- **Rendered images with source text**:
+++

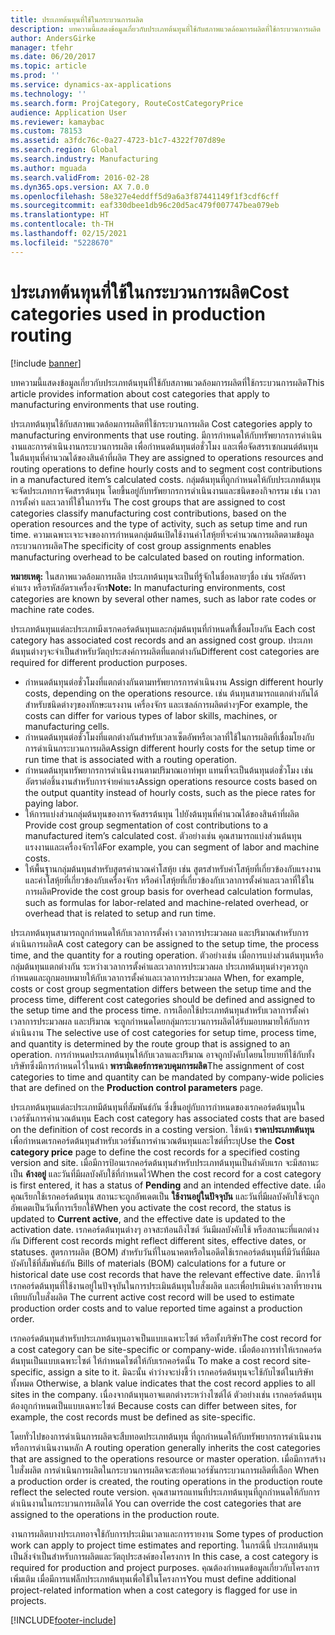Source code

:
 ```yaml
---
title: ประเภทต้นทุนที่ใช้ในกระบวนการผลิต
description: บทความนี้แสดงข้อมูลเกี่ยวกับประเภทต้นทุนที่ใช้กับสภาพแวดล้อมการผลิตที่ใช้กระบวนการผลิต
author: AndersGirke
manager: tfehr
ms.date: 06/20/2017
ms.topic: article
ms.prod: ''
ms.service: dynamics-ax-applications
ms.technology: ''
ms.search.form: ProjCategory, RouteCostCategoryPrice
audience: Application User
ms.reviewer: kamaybac
ms.custom: 78153
ms.assetid: a3fdc76c-0a27-4723-b1c7-4322f707d89e
ms.search.region: Global
ms.search.industry: Manufacturing
ms.author: mguada
ms.search.validFrom: 2016-02-28
ms.dyn365.ops.version: AX 7.0.0
ms.openlocfilehash: 58e327e4eddff5d9a6a3f87441149f1f3cdf6cff
ms.sourcegitcommit: eaf330dbee1db96c20d5ac479f007747bea079eb
ms.translationtype: HT
ms.contentlocale: th-TH
ms.lasthandoff: 02/15/2021
ms.locfileid: "5228670"
---
```

# <a name="cost-categories-used-in-production-routing"></a><span data-ttu-id="174e1-103">ประเภทต้นทุนที่ใช้ในกระบวนการผลิต</span><span class="sxs-lookup"><span data-stu-id="174e1-103">Cost categories used in production routing</span></span>

[!include [banner](../includes/banner.md)]

<span data-ttu-id="174e1-104">บทความนี้แสดงข้อมูลเกี่ยวกับประเภทต้นทุนที่ใช้กับสภาพแวดล้อมการผลิตที่ใช้กระบวนการผลิต</span><span class="sxs-lookup"><span data-stu-id="174e1-104">This article provides information about cost categories that apply to manufacturing environments that use routing.</span></span>

<span data-ttu-id="174e1-105">ประเภทต้นทุนใช้กับสภาพแวดล้อมการผลิตที่ใช้กระบวนการผลิต </span><span class="sxs-lookup"><span data-stu-id="174e1-105">Cost categories apply to manufacturing environments that use routing.</span></span> <span data-ttu-id="174e1-106">มีการกำหนดให้กับทรัพยากรการดำเนินงานและการดำเนินงานกระบวนการผลิต เพื่อกำหนดต้นทุนต่อชั่วโมง และเพื่อจัดสรรเซกเมนต์ต้นทุนในต้นทุนที่คำนวณได้ของสินค้าที่ผลิต </span><span class="sxs-lookup"><span data-stu-id="174e1-106">They are assigned to operations resources and routing operations to define hourly costs and to segment cost contributions in a manufactured item’s calculated costs.</span></span> <span data-ttu-id="174e1-107">กลุ่มต้นทุนที่ถูกกำหนดให้กับประเภทต้นทุนจะจัดประเภทการจัดสรรต้นทุน โดยขึ้นอยู่กับทรัพยากรการดำเนินงานและชนิดของกิจกรรม เช่น เวลาการตั้งค่า และเวลาที่ใช้ในการรัน </span><span class="sxs-lookup"><span data-stu-id="174e1-107">The cost groups that are assigned to cost categories classify manufacturing cost contributions, based on the operation resources and the type of activity, such as setup time and run time.</span></span> <span data-ttu-id="174e1-108">ความเฉพาะเจาะจงของการกำหนดกลุ่มต้นเปิดใช้งานค่าโสหุ้ยที่จะคำนวณการผลิตตามข้อมูลกระบวนการผลิต</span><span class="sxs-lookup"><span data-stu-id="174e1-108">The specificity of cost group assignments enables manufacturing overhead to be calculated based on routing information.</span></span> 

<span data-ttu-id="174e1-109">**หมายเหตุ:** ในสภาพแวดล้อมการผลิต ประเภทต้นทุนจะเป็นที่รู้จักในชื่อหลายๆชื่อ เช่น รหัสอัตราค่าแรง หรือรหัสอัตราเครื่องจักร</span><span class="sxs-lookup"><span data-stu-id="174e1-109">**Note:** In manufacturing environments, cost categories are known by several other names, such as labor rate codes or machine rate codes.</span></span> 

<span data-ttu-id="174e1-110">ประเภทต้นทุนแต่ละประเภทมีงเรกคอร์ดต้นทุนและกลุ่มต้นทุนที่กำหนดที่้เชื่อมโยงกัน </span><span class="sxs-lookup"><span data-stu-id="174e1-110">Each cost category has associated cost records and an assigned cost group.</span></span> <span data-ttu-id="174e1-111">ประเภทต้นทุนต่างๆจะจำเป็นสำหรับวัตถุประสงค์การผลิตที่แตกต่างกัน</span><span class="sxs-lookup"><span data-stu-id="174e1-111">Different cost categories are required for different production purposes.</span></span>

-   <span data-ttu-id="174e1-112">กำหนดต้นทุนต่อชั่วโมงที่แตกต่างกันตามทรัพยากรการดำเนินงาน </span><span class="sxs-lookup"><span data-stu-id="174e1-112">Assign different hourly costs, depending on the operations resource.</span></span> <span data-ttu-id="174e1-113">เช่น ต้นทุนสามารถแตกต่างกันได้สำหรับชนิดต่างๆของทักษะแรงงาน เครื่องจักร และเซลล์การผลิตต่างๆ</span><span class="sxs-lookup"><span data-stu-id="174e1-113">For example, the costs can differ for various types of labor skills, machines, or manufacturing cells.</span></span>
-   <span data-ttu-id="174e1-114">กำหนดต้นทุนต่อชั่วโมงที่แตกต่างกันสำหรับเวลาเซ็ตอัพหรือเวลาที่ใช้ในการผลิตที่เชื่อมโยงกับการดำเนินกระบวนการผลิต</span><span class="sxs-lookup"><span data-stu-id="174e1-114">Assign different hourly costs for the setup time or run time that is associated with a routing operation.</span></span>
-   <span data-ttu-id="174e1-115">กำหนดต้นทุนทรัพยากรการดำเนินงานตามปริมาณเอาท์พุท แทนที่จะเป็นต้นทุนต่อชั่วโมง เช่น อัตราต่อชิ้นงานสำหรับการจ่ายค่าแรง</span><span class="sxs-lookup"><span data-stu-id="174e1-115">Assign operations resource costs based on the output quantity instead of hourly costs, such as the piece rates for paying labor.</span></span>
-   <span data-ttu-id="174e1-116">ให้การแบ่งส่วนกลุ่มต้นทุนของการจัดสรรต้นทุน ไปยังต้นทุนที่คำนวณได้ของสินค้าที่ผลิต </span><span class="sxs-lookup"><span data-stu-id="174e1-116">Provide cost group segmentation of cost contributions to a manufactured item’s calculated cost.</span></span> <span data-ttu-id="174e1-117">ตัวอย่างเช่น คุณสามารถแบ่งส่วนต้นทุนแรงงานและเครื่องจักรได้</span><span class="sxs-lookup"><span data-stu-id="174e1-117">For example, you can segment of labor and machine costs.</span></span>
-   <span data-ttu-id="174e1-118">ให้พื้นฐานกลุ่มต้นทุนสำหรับสูตรคำนวณค่าโสหุ้ย เช่น สูตรสำหรับค่าโสหุ้ยที่เกี่ยวข้องกับแรงงาน และค่าโสหุ้ยที่เกี่ยวข้องกับเครื่องจักร หรือค่าโสหุ้ยที่เกี่ยวข้องกับเวลาการตั้งค่าและเวลาที่ใช้ในการผลิต</span><span class="sxs-lookup"><span data-stu-id="174e1-118">Provide the cost group basis for overhead calculation formulas, such as formulas for labor-related and machine-related overhead, or overhead that is related to setup and run time.</span></span>

<span data-ttu-id="174e1-119">ประเภทต้นทุนสามารถถูกกำหนดให้กับเวลาการตั้งค่า เวลาการประมวลผล และปริมาณสำหรับการดำเนินการผลิต</span><span class="sxs-lookup"><span data-stu-id="174e1-119">A cost category can be assigned to the setup time, the process time, and the quantity for a routing operation.</span></span> <span data-ttu-id="174e1-120">ตัวอย่างเช่น เมื่อการแบ่งส่วนต้นทุนหรือกลุ่มต้นทุนแตกต่างกัน ระหว่างเวลาการตั้งค่าและเวลาการประมวลผล ประเภทต้นทุนต่างๆควรถูกกำหนดและถูกมอบหมายให้กับเวลาการตั้งค่าและเวลาการประมวลผล </span><span class="sxs-lookup"><span data-stu-id="174e1-120">When, for example, costs or cost group segmentation differs between the setup time and the process time, different cost categories should be defined and assigned to the setup time and the process time.</span></span> <span data-ttu-id="174e1-121">การเลือกใช้ประเภทต้นทุนสำหรับเวลาการตั้งค่า เวลาการประมวลผล และปริมาณ จะถูกกำหนดโดยกลุ่มกระบวนการผลิตได้รับมอบหมายให้กับการดำเนินงาน </span><span class="sxs-lookup"><span data-stu-id="174e1-121">The selective use of cost categories for setup time, process time, and quantity is determined by the route group that is assigned to an operation.</span></span> <span data-ttu-id="174e1-122">การกำหนดประเภทต้นทุนให้กับเวลาและปริมาณ อาจถูกบังคับโดยนโยบายที่ใช้กับทั้งบริษัทซึ่งมีการกำหนดไว้ในหน้า **พารามิเตอร์การควบคุมการผลิต**</span><span class="sxs-lookup"><span data-stu-id="174e1-122">The assignment of cost categories to time and quantity can be mandated by company-wide policies that are defined on the **Production control parameters** page.</span></span> 

<span data-ttu-id="174e1-123">ประเภทต้นทุนแต่ละประเภทมีต้นทุนที่สัมพันธ์กัน ซึ่งขึ้นอยู่กับการกำหนดของเรกคอร์ดต้นทุนในเวอร์ชันการคำนวณต้นทุน </span><span class="sxs-lookup"><span data-stu-id="174e1-123">Each cost category has associated costs that are based on the definition of cost records in a costing version.</span></span> <span data-ttu-id="174e1-124">ใช้หน้า **ราคาประเภทต้นทุน** เพื่อกำหนดเรกคอร์ดต้นทุนสำหรับเวอร์ชันการคำนวณต้นทุนและไซต์ที่ระบุ</span><span class="sxs-lookup"><span data-stu-id="174e1-124">Use the **Cost category price** page to define the cost records for a specified costing version and site.</span></span> <span data-ttu-id="174e1-125">เมื่อมีการป้อนเรกคอร์ดต้นทุนสำหรับประเภทต้นทุนเป็นลำดับแรก จะมีสถานะเป็น **ค้างอยู่** และวันที่มีผลบังคับใช้ที่กำหนดไว้</span><span class="sxs-lookup"><span data-stu-id="174e1-125">When the cost record for a cost category is first entered, it has a status of **Pending** and an intended effective date.</span></span> <span data-ttu-id="174e1-126">เมื่อคุณเรียกใช้เรกคอร์ดต้นทุน สถานะจะถูกอัพเดตเป็น **ใช้งานอยู่ในปัจจุบัน** และวันที่มีผลบังคับใช้จะถูกอัพเดตเป็นวันที่การเรียกใช้</span><span class="sxs-lookup"><span data-stu-id="174e1-126">When you activate the cost record, the status is updated to **Current active**, and the effective date is updated to the activation date.</span></span> <span data-ttu-id="174e1-127">เรกคอร์ดต้นทุนต่างๆ อาจสะท้อนถึงไซต์ วันมีผลบังคับใช้ หรือสถานะที่แตกต่างกัน </span><span class="sxs-lookup"><span data-stu-id="174e1-127">Different cost records might reflect different sites, effective dates, or statuses.</span></span> <span data-ttu-id="174e1-128">สูตรการผลิต (BOM) สำหรับวันที่ในอนาคตหรือในอดีตใช้เรกคอร์ดต้นทุนที่มีวันที่มีผลบังคับใช้ที่สัมพันธ์กัน </span><span class="sxs-lookup"><span data-stu-id="174e1-128">Bills of materials (BOM) calculations for a future or historical date use cost records that have the relevant effective date.</span></span> <span data-ttu-id="174e1-129">มีการใช้เรกคอร์ดต้นทุนที่ใช้งานอยู่ในปัจจุบันในการประเมินต้นทุนใบสั่งผลิต และเพื่อปรเมินค่าเวลาที่รายงานเทียบกับใบสั่งผลิต </span><span class="sxs-lookup"><span data-stu-id="174e1-129">The current active cost record will be used to estimate production order costs and to value reported time against a production order.</span></span> 

<span data-ttu-id="174e1-130">เรกคอร์ดต้นทุนสำหรับประเภทต้นทุนอาจเป็นแบบเฉพาะไซต์ หรือทั้งบริษัท</span><span class="sxs-lookup"><span data-stu-id="174e1-130">The cost record for a cost category can be site-specific or company-wide.</span></span> <span data-ttu-id="174e1-131">เมื่อต้องการทำให้เรกคอร์ดต้นทุนเป็นแบบเฉพาะไซต์ ให้กำหนดไซต์ให้กับเรกคอร์ดนั้น </span><span class="sxs-lookup"><span data-stu-id="174e1-131">To make a cost record site-specific, assign a site to it.</span></span> <span data-ttu-id="174e1-132">มิฉะนั้น ค่าว่างจะบ่งชี้ว่า เรกคอร์ดต้นทุนจะใช้กับไซต์ในบริษัททั้งหมด </span><span class="sxs-lookup"><span data-stu-id="174e1-132">Otherwise, a blank value indicates that the cost record applies to all sites in the company.</span></span> <span data-ttu-id="174e1-133">เนื่องจากต้นทุนอาจแตกต่างระหว่างไซต์ได้ ตัวอย่างเช่น เรกคอร์ดต้นทุนต้องถูกกำหนดเป็นแบบเฉพาะไซต์ </span><span class="sxs-lookup"><span data-stu-id="174e1-133">Because costs can differ between sites, for example, the cost records must be defined as site-specific.</span></span> 

<span data-ttu-id="174e1-134">โดยทั่วไปของการดำเนินการผลิตจะสืบทอดประเภทต้นทุน ที่ถูกกำหนดให้กับทรัพยากรการดำเนินงานหรือการดำเนินงานหลัก </span><span class="sxs-lookup"><span data-stu-id="174e1-134">A routing operation generally inherits the cost categories that are assigned to the operations resource or master operation.</span></span> <span data-ttu-id="174e1-135">เมื่อมีการสร้างใบสั่งผลิต การดำเนินการผลิตในกระบวนการผลิตจะสะท้อนเวอร์ชันกระบวนการผลิตที่เลือก </span><span class="sxs-lookup"><span data-stu-id="174e1-135">When a production order is created, the routing operations in the production route reflect the selected route version.</span></span> <span data-ttu-id="174e1-136">คุณสามารถแทนที่ประเภทต้นทุนที่ถูกกำหนดให้กับการดำเนินงานในกระบวนการผลิตได้ </span><span class="sxs-lookup"><span data-stu-id="174e1-136">You can override the cost categories that are assigned to the operations in the production route.</span></span> 

<span data-ttu-id="174e1-137">งานการผลิตบางประเภทอาจใช้กับการประเมินเวลาและการรายงาน </span><span class="sxs-lookup"><span data-stu-id="174e1-137">Some types of production work can apply to project time estimates and reporting.</span></span> <span data-ttu-id="174e1-138">ในกรณีนี้ ประเภทต้นทุนเป็นสิ่งจำเป็นสำหรับการผลิตและวัตถุประสงค์ของโครงการ </span><span class="sxs-lookup"><span data-stu-id="174e1-138">In this case, a cost category is required for production and project purposes.</span></span> <span data-ttu-id="174e1-139">คุณต้องกำหนดข้อมูลเกี่ยวกับโครงการเพิ่มเติม เมื่อมีการแฟล็กประเภทต้นทุนเพื่อใช้ในโครงการ</span><span class="sxs-lookup"><span data-stu-id="174e1-139">You must define additional project-related information when a cost category is flagged for use in projects.</span></span>





[!INCLUDE[footer-include](../../includes/footer-banner.md)]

+++

- **What you have to do**:
Exactly as written, restate the lines above from the opening line through the one holding "article provides information", omitting the pictures.

- **Exercise answer**:
Source code

:
 ```yaml
---
title: ประเภทต้นทุนที่ใช้ในกระบวนการผลิต
description: บทความนี้แสดงข้อมูลเกี่ยวกับประเภทต้นทุนที่ใช้กับสภาพแวดล้อมการผลิตที่ใช้กระบวนการผลิต
author: AndersGirke
manager: tfehr
ms.date: 06/20/2017
ms.topic: article
ms.prod: ''
ms.service: dynamics-ax-applications
ms.technology: ''
ms.search.form: ProjCategory, RouteCostCategoryPrice
audience: Application User
ms.reviewer: kamaybac
ms.custom: 78153
ms.assetid: a3fdc76c-0a27-4723-b1c7-4322f707d89e
ms.search.region: Global
ms.search.industry: Manufacturing
ms.author: mguada
ms.search.validFrom: 2016-02-28
ms.dyn365.ops.version: AX 7.0.0
ms.openlocfilehash: 58e327e4eddff5d9a6a3f87441149f1f3cdf6cff
ms.sourcegitcommit: eaf330dbee1db96c20d5ac479f007747bea079eb
ms.translationtype: HT
ms.contentlocale: th-TH
ms.lasthandoff: 02/15/2021
ms.locfileid: "5228670"
---
```

# <a name="cost-categories-used-in-production-routing"></a><span data-ttu-id="174e1-103">ประเภทต้นทุนที่ใช้ในกระบวนการผลิต</span><span class="sxs-lookup"><span data-stu-id="174e1-103">Cost categories used in production routing</span></span>

[!include [banner](../includes/banner.md)]

<span data-ttu-id="174e1-104">บทความนี้แสดงข้อมูลเกี่ยวกับประเภทต้นทุนที่ใช้กับสภาพแวดล้อมการผลิตที่ใช้กระบวนการผลิต</span><span class="sxs-lookup"><span data-stu-id="174e1-104">This article provides information about cost categories that apply to manufacturing environments that use routing.</span></span>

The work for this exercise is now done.